A court has ruled that a dental assistant has to be given credit for the 24 years she worked for a previous dentist, after the practice was bought and her employment was terminated

A court has ruled that a dental assistant has to be given credit for the 24 years she worked for a previous dentist, after the practice was bought and her employment was terminated.

Judy Perkins worked for James Armstrong from 1982 until 2003, when he sold his practice to Donald Shuen. In the new office Perkins had much the same duties as before. But the days of her four-day workweek were changed, she no longer ordered supplies, and she didn’t do bank deposits. She received fewer days off over Christmas and received lower vacation pay. Shuen told her it was because she’d not yet been employed by him for a full year.

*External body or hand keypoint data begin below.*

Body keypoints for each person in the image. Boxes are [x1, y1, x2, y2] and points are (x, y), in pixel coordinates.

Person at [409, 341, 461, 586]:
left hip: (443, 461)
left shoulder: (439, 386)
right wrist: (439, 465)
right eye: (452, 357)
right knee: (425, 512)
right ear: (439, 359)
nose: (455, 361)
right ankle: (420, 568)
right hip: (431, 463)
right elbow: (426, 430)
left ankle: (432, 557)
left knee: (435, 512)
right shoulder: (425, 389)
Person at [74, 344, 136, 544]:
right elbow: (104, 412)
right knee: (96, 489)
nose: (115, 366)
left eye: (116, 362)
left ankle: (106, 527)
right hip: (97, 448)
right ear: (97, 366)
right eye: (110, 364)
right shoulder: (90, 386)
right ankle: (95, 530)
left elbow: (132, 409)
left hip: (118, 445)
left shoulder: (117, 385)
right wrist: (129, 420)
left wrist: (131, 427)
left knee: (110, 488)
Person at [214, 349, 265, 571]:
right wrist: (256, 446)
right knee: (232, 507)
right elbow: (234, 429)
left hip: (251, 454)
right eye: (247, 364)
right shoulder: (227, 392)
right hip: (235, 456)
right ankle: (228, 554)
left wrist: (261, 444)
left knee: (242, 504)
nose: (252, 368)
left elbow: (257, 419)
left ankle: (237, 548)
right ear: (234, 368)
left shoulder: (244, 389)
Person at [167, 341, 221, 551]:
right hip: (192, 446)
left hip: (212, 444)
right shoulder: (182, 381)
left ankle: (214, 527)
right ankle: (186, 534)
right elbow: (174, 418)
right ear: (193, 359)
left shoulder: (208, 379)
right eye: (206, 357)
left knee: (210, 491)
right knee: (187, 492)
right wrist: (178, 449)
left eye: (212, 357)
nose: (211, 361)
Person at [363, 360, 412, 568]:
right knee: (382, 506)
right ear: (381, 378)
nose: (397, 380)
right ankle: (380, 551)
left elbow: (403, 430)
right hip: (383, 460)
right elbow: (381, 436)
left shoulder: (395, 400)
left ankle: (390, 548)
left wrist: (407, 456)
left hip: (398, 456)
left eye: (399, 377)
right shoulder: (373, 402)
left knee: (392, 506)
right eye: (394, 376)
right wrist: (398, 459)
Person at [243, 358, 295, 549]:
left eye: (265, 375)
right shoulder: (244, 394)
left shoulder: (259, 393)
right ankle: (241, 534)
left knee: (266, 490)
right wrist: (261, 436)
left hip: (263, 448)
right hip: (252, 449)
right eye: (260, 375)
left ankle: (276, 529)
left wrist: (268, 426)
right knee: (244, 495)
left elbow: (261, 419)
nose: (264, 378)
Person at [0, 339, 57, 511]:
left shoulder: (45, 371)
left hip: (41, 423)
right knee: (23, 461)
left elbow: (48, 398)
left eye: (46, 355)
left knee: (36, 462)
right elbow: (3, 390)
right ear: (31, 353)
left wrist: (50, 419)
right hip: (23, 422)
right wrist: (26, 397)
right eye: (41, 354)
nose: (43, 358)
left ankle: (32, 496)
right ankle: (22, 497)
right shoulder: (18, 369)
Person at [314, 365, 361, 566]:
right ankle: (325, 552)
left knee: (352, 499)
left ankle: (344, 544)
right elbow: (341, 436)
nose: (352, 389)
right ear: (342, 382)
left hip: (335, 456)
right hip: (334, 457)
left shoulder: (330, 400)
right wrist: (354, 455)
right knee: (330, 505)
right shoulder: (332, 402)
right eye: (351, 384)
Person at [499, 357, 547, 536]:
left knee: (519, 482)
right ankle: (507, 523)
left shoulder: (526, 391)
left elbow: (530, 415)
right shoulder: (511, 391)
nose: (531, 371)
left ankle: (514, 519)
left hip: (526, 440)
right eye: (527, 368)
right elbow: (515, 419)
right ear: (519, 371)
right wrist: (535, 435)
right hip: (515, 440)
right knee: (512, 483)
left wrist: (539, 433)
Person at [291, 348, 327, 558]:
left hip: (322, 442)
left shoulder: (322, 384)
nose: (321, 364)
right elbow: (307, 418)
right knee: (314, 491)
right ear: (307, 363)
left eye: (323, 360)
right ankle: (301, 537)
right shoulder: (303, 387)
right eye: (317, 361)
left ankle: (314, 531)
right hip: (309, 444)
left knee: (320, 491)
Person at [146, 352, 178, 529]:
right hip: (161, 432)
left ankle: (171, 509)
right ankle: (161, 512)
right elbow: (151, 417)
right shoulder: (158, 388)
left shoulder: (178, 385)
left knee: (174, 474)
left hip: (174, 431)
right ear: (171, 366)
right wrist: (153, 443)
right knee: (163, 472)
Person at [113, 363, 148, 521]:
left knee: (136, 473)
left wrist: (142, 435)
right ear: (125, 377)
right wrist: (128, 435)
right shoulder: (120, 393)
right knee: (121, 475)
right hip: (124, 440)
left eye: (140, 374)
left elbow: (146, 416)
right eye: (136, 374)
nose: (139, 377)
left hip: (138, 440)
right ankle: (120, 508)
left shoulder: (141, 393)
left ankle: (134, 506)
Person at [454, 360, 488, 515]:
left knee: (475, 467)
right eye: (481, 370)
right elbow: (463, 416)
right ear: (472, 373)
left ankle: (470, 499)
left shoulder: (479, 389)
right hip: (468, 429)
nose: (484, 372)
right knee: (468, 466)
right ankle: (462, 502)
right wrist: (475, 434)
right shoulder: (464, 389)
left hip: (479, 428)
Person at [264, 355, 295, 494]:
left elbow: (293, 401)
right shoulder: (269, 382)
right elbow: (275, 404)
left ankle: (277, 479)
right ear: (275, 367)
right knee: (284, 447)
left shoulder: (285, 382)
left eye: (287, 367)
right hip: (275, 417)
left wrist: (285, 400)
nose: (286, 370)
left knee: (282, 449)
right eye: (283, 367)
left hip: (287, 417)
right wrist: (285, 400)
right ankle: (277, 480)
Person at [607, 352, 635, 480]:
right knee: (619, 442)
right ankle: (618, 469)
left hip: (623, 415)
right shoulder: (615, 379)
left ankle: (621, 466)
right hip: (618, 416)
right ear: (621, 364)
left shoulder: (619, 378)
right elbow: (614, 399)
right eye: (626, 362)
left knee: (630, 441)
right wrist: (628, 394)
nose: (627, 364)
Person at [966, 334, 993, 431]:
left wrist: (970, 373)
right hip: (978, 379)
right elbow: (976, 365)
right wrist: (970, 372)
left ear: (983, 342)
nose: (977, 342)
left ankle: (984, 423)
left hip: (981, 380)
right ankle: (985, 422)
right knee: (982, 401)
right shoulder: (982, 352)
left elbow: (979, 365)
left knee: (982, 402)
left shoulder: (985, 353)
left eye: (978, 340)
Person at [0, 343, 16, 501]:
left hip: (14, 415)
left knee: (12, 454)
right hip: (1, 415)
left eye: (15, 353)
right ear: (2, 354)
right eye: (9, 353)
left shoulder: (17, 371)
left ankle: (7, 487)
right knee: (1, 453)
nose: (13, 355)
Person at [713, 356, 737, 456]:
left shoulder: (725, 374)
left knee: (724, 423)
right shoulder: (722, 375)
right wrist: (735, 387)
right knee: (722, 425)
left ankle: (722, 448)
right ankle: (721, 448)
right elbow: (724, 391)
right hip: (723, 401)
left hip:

In February 2005 her employment was terminated and Perkins filed a wrongful dismissal action seeking 18 months’ notice, including the time she’d spent with Armstrong.

Shuen argued Armstrong’s office was an insolvent business at the time he took it over, so Perkins was not entitled to that time. He said Armstrong had expressly terminated Perkins’s employment before he took over the business and that, since her duties had changed, she was a new employee of his business.

The British Columbia Supreme Court sided with Perkins. When a business is taken over as a going concern then there is an implied understanding employees are given credit for years of past service. This is so unless the new buyer expressly negates the implied term, and the court said Shuen had not done so.

The court disagreed with Shuen’s claim the dental office was no longer a going concern. It had numerous patients Shuen hoped to acquire for his practice. This is reflected in the proportion of the sale price allocated to goodwill, in the manner in which Armstrong’s patients were informed of the change and in Shuen having Armstrong work as an associate in the new office, said the court.

The court also rejected Shuen’s argument that Perkins had in effect been made a new employee. Her new duties were not identical to her former duties, but they were very similar and of the same character, it said.

There was no evidence Armstrong had ever expressly terminated Perkins’s employment and Perkins would have been entitled to reasonable notice whether or not she was expressly dismissed, concluded the court. Perkins was 54 when she was terminated, and had not been able to find alternate work. The court awarded her $42,000 for 12 months’ notice.